23 de setembro de 2011


Deu Saudade!

Deu saudade, assim por breve... se estendendo lentamente...
Dessas que por todo o dia nos invade em temporal...
Que quinchada de distância, nos invade silenciosa...
Pra calar com a chuva branda, que cai mansa no seival!

Deu saudade do teu cheiro, da manhã no quarto antigo...
Da fragrância que comigo faz lembrar o teu sorriso...
E daquelas canções nossas, do amor amadrinhado...
Pelo olhar emoldurado das paixões que em mim preciso!

Deu saudade do teu beijo, com gosto de fim de tarde...
Quando então corre em meu rosto, uma lágrima perdida..
Feito o sal de toda a angústia, da espera infindável..
E de um sonho inquebrantável por capricho desta vida!

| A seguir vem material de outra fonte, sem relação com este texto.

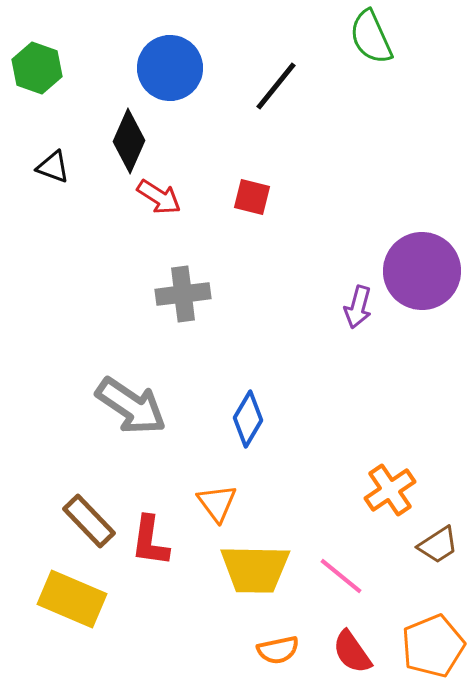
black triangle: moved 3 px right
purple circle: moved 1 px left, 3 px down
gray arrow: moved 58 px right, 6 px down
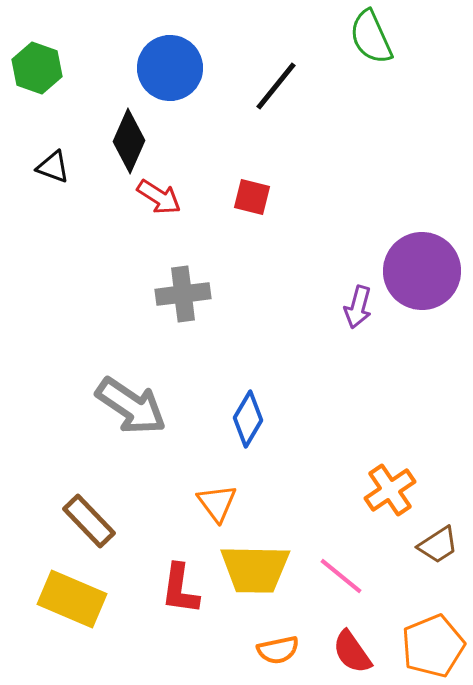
red L-shape: moved 30 px right, 48 px down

Deu saudade da presença que me traz tranquilidade...
A paz leve e encantada de um abraço alentador...
Feito a brisa do inverno adentrando o rancho simples...
Terminando junto ao fogo, que aquece o nosso amor!

Deu saudade, e sempre ela, chega pra matear comigo...
Me entende e me conhece muito mais do que acredito...
Então durmo em meus silêncios, nostalgiando teus carinhos..
Pra te encontrar aos pouquinhos, num sonhar mais infinito...!


José Augusto Ferreira
Setembro - Primavera/2011
Dom Pedrito-RS






Foto: Bombeador Flickr - Crédito: Eduardo Amorim

11 de setembro de 2011




Das coisas da gente...


Um copo de vinho bebendo sereno na quincha gelada...
Retrata o silêncio que sonha solito na velha lareira...
Num rancho fronteiro que esconde segredos calando as geadas!
E sangra a saudade que mora no peito e rompe barreiras...!

(Um canto que espera...)

Um pátio que guarda um resto de ausência na árvore antiga...
Mesclando o cenário da tarde mais fria com a luz do acalanto...
O poema triste que nasce do pranto, do amor que se abriga
Na mesma varanda que vive às lembranças de todo o encanto...

(Sonhando acordado...)


E o sopro do vento que encontra meus olhos mais verdes que antes...
Naquela janela que avista a estrada – esperando então...
Parece que sinto tua alma tranquila e por um instante...
Percebo teus olhos que trazem silêncios de amor e paixão...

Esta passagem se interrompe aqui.